EXERCISE PROMPT: Return exactly, please, the lines from the one containing "Offset the draw" to the last line of the entries below, and nothing else, leaving pictures out.
BEGIN EXERCISE DATA
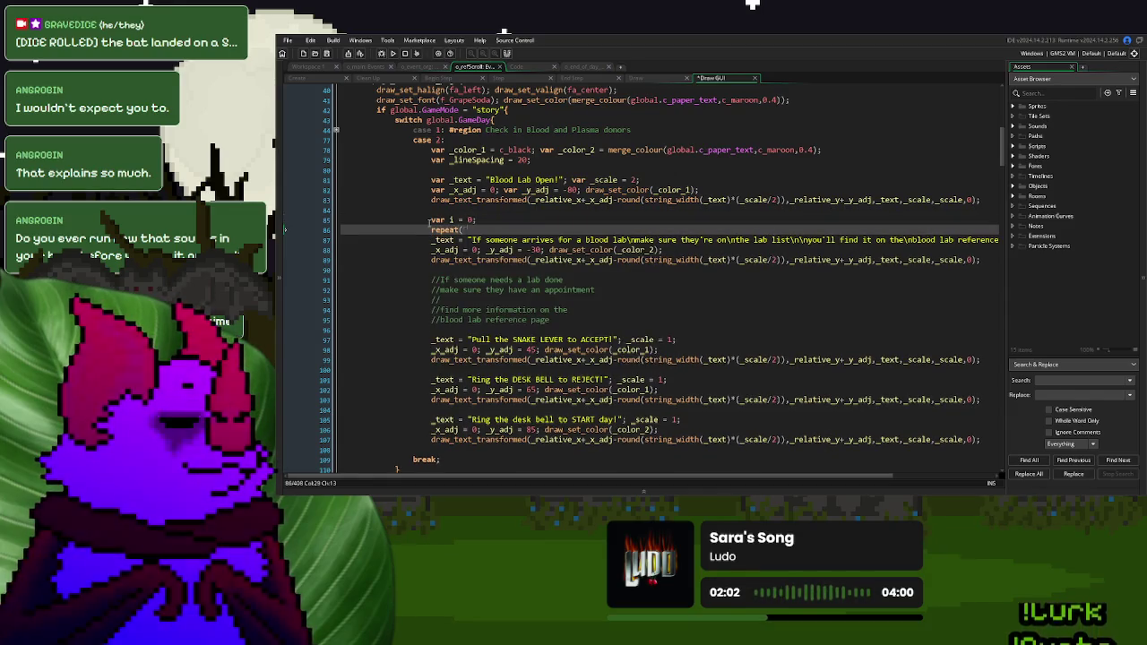
{"action": "type", "text": "5){"}
{"action": "key", "text": "Return"}
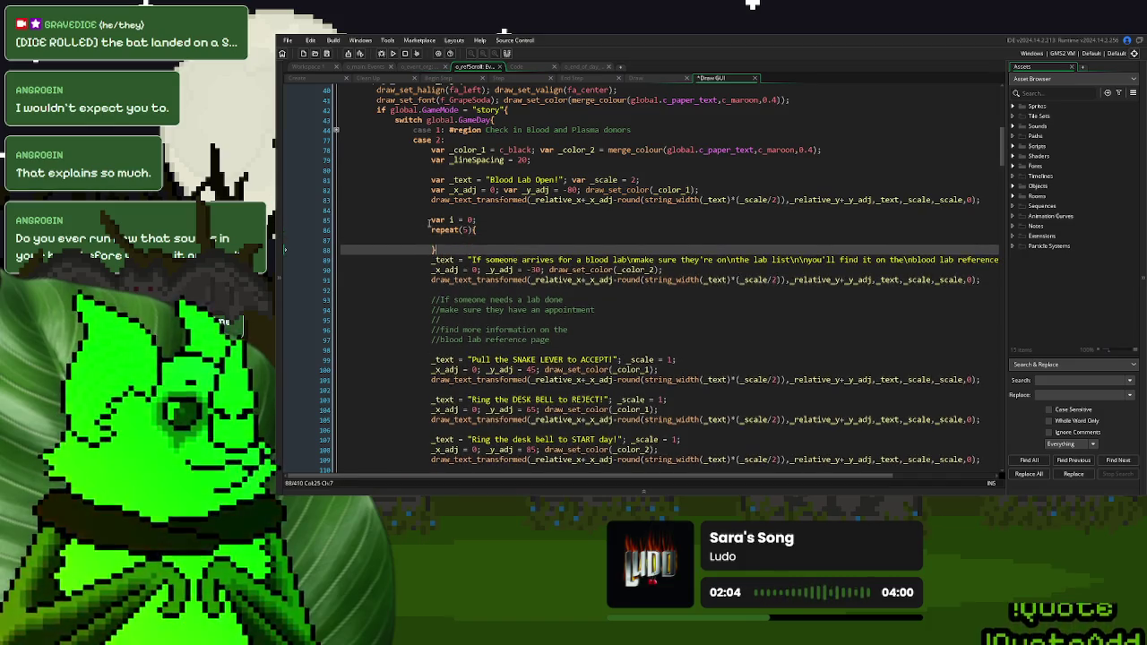
{"action": "key", "text": "Return"}
{"action": "type", "text": "++;"}
Move the blood lab text-drawing lines into the loop, replace the message with "0", and add _scale = 1;
{"action": "scroll", "coordinate": [428, 224], "scroll_direction": "down", "scroll_amount": 2}
{"action": "left_click_drag", "start_coordinate": [986, 236], "coordinate": [454, 202]}
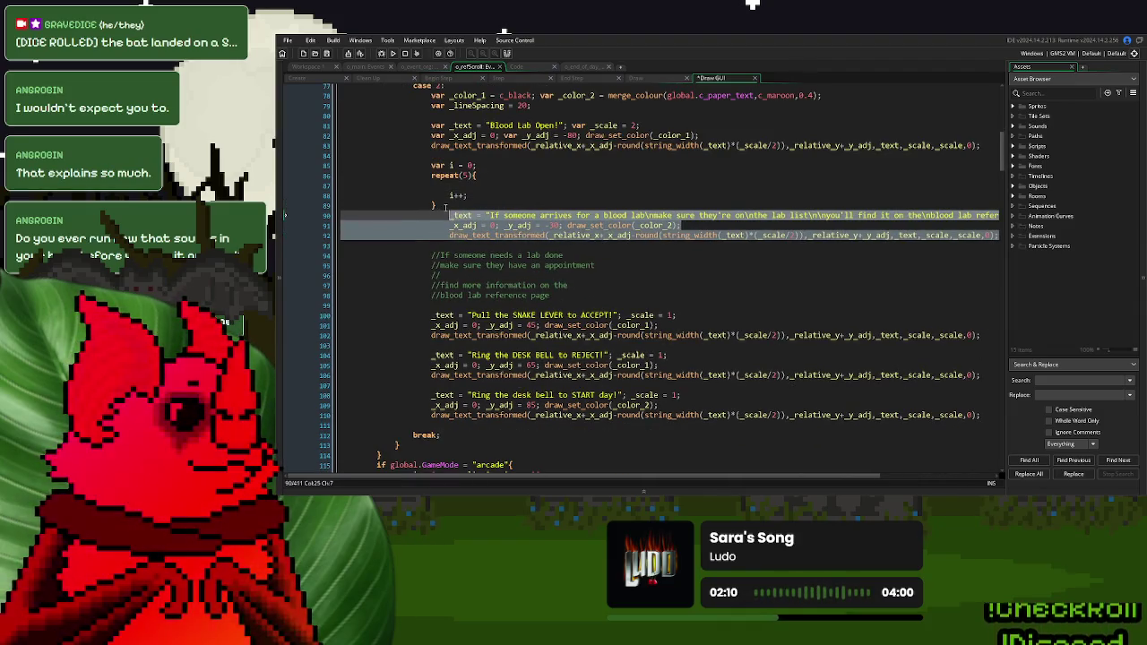
{"action": "key", "text": "ctrl+x"}
{"action": "key", "text": "Return"}
{"action": "left_click", "coordinate": [454, 186]}
{"action": "key", "text": "ctrl+v"}
{"action": "left_click_drag", "start_coordinate": [473, 186], "coordinate": [994, 186]}
{"action": "type", "text": "0"}
{"action": "key", "text": "Return"}
{"action": "left_click", "coordinate": [667, 207]}
{"action": "type", "text": "_scale = 1;"}
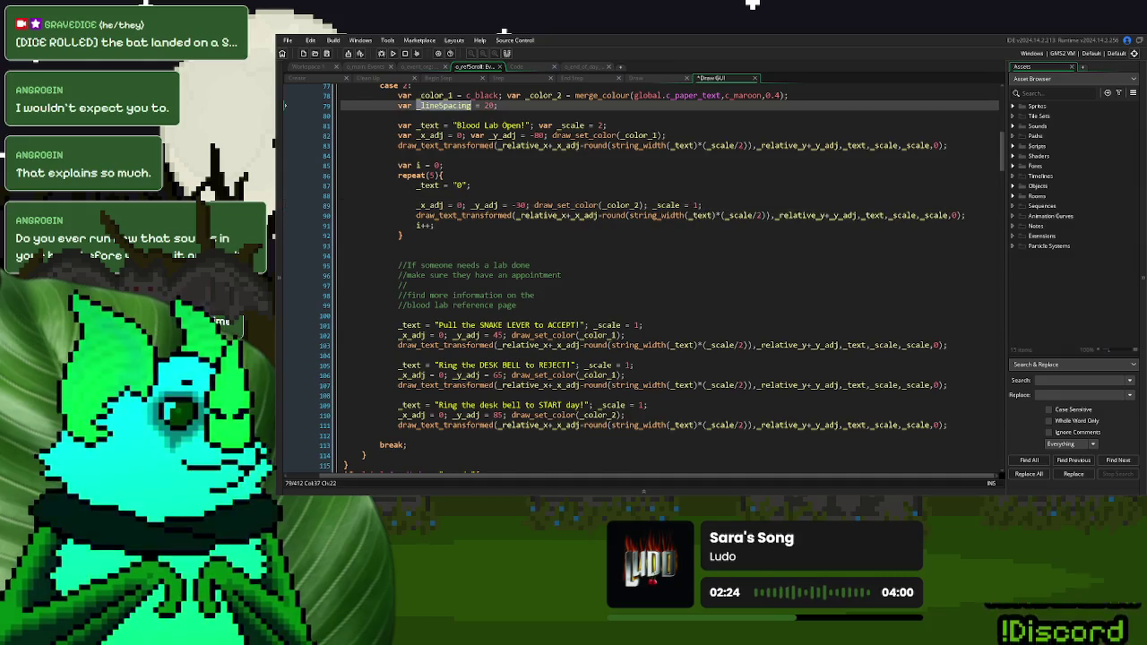
Offset the draw call's vertical position by +(_lineSpacing)*i
{"action": "double_click", "coordinate": [445, 105]}
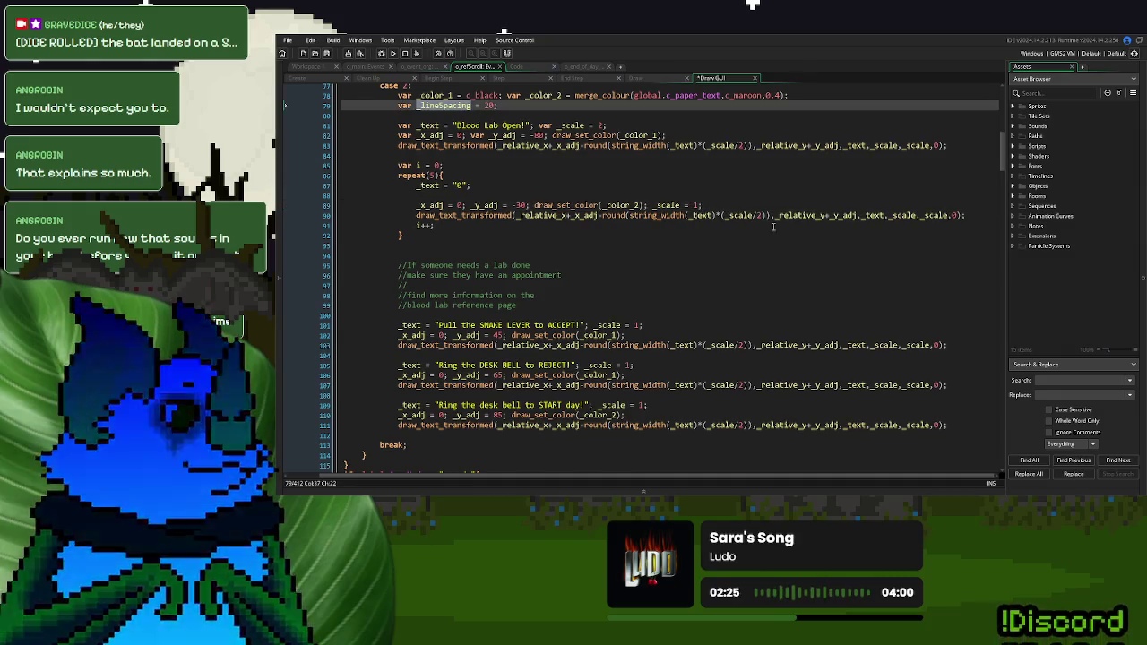
{"action": "left_click", "coordinate": [858, 216]}
{"action": "type", "text": "+"}
{"action": "key", "text": "ctrl+v"}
END EXERCISE DATA
SOLUTION:
Offset the draw call's vertical position by +(_lineSpacing)*i
{"action": "double_click", "coordinate": [445, 105]}
{"action": "left_click", "coordinate": [858, 216]}
{"action": "type", "text": "+"}
{"action": "key", "text": "ctrl+v"}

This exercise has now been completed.